While several investors are waiting for the major event – national elections – to unfold before investing, we believe the current market environment is ripe to tap the pre-election investment opportunities. Historical data suggests that, on an average, the markets have delivered higher returns during the election years. Pre-election market environment brings additional element of volatility in the markets. This additional volatility can be used as an investment opportunity by long term investors and this could be an excellent opportunity to build a long-term portfolio. We are happy to present you with a ‘Model Portfolio’. The ‘Model Portfolio’ is prepared keeping in mind the ‘Moderate Risk Profile’ of a client. The methodology we have used to recommend these stocks is statistically robust and free from any bias towards any company or sector. This ensures that you get to invest in the best companies purely on their risk-return matrices. This report contains a portfolio on the following parameters: 1. Investor’s Risk Profile 2. Sector Allocation 3. Stock Portfolio and reasons to invest.





DSIJ Model Portfolio Holdings 

Pitti Engineering 

Investment Rationale : Reason PEL has exposure to small-sized laminations in consumer durables' segment and is the only company having exposure to the industrial segment too and manufactures customised products. It has given a competitive edge to the company over the other players. The company’s products have applications across various sectors such as power generation, transportation, mining, oil & gas, industrial motors, locomotives, aerospace, automobiles etc. Thus, its customer base is wide and the pick-up in capital goods and manufacturing sectors would drive the demand for its products.

## COLLECTED MATERIAL:
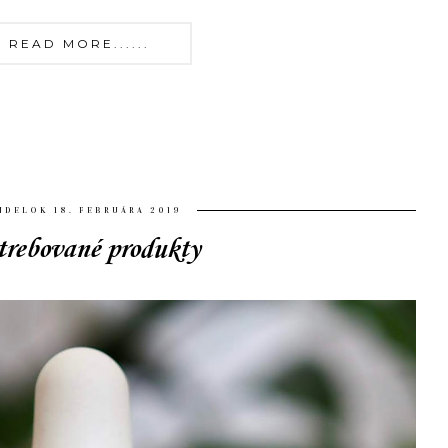
READ MORE......
NDELOK 18. FEBRUÁRA 2019
trebované produkty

## REQUEST:
Extend the pre-election model portfolio report above, starting right after its last sentence about demand for Pitti Engineering's products.

## WRITTEN ANSWER:
It has longstanding customer relationship with domestic and global companies like ABB, Suzlon, Alstom, Nidec Corporation, Voith, Siemens, Crompton Greaves, WEG Industries, L&T, Cummins, GE, Marathon Electric and many more. In mid-FY18, it bagged a contract from GE Group worth Rs. 600 crore to be executed over a period of ten years. It has set up a plant at Hyderabad having capacity of producing 10,000 MT laminations and the commercial production started in August 2017.

Its new facility at Aurangabad has capacity of producing 26,000 MT laminations and became operational from January 2018. Both these facilities will contribute significantly to the top line in the upcoming quarters. Also, the company is trading at an attractive P/E of 13.7x on a TTM basis.

Associated Alcohol & Breweries

Investment Rationale : Associated Alcohols & Breweries is Indore based distillery engaged in capturing the entire value chain of potable alcohol, starting from rectified spirit and country liquor to supplying high grade ENA to major international brands and to bottling and blending single malt Scotch whisky. It is the single-source supplier of raw material for Smirnoff Vodka.

The company has made an agreement with United Spirits under which Associated Alcohols can manufacture and sell specified brands in selected states. Further, the company is aiming to expand its geographical presence to Pondicherry, Kerala, Goa, Maharashtra and Chhattisgarh, which could drive the revenue. Also, it is planning to double its ENA capacity to 7 crore per litre in coming years, which would be almost double from its current capacity.

The company is planning to expand its modern alcohol plant capacity from 31 million litres to 90 million litres by FY21E to cater the growing domestic and global demand. On the valuation front, the stock is trading attractively at P/E of 16.62x as against its peer Radico Khaitan (29.05x).

Bank of Baroda

Investment Rationale : We see recapitalisation of PSU banks to play major role in reviving growth in advances. The Govt has also proposed merger of BoB, Vijaya Bank, Dena Bank. Markets have not taken this with much enthusiasm. But amongst all the clutter, the bank has strong fundamentals. Its NIM is healthy for its size of bank at 2.65 per cent.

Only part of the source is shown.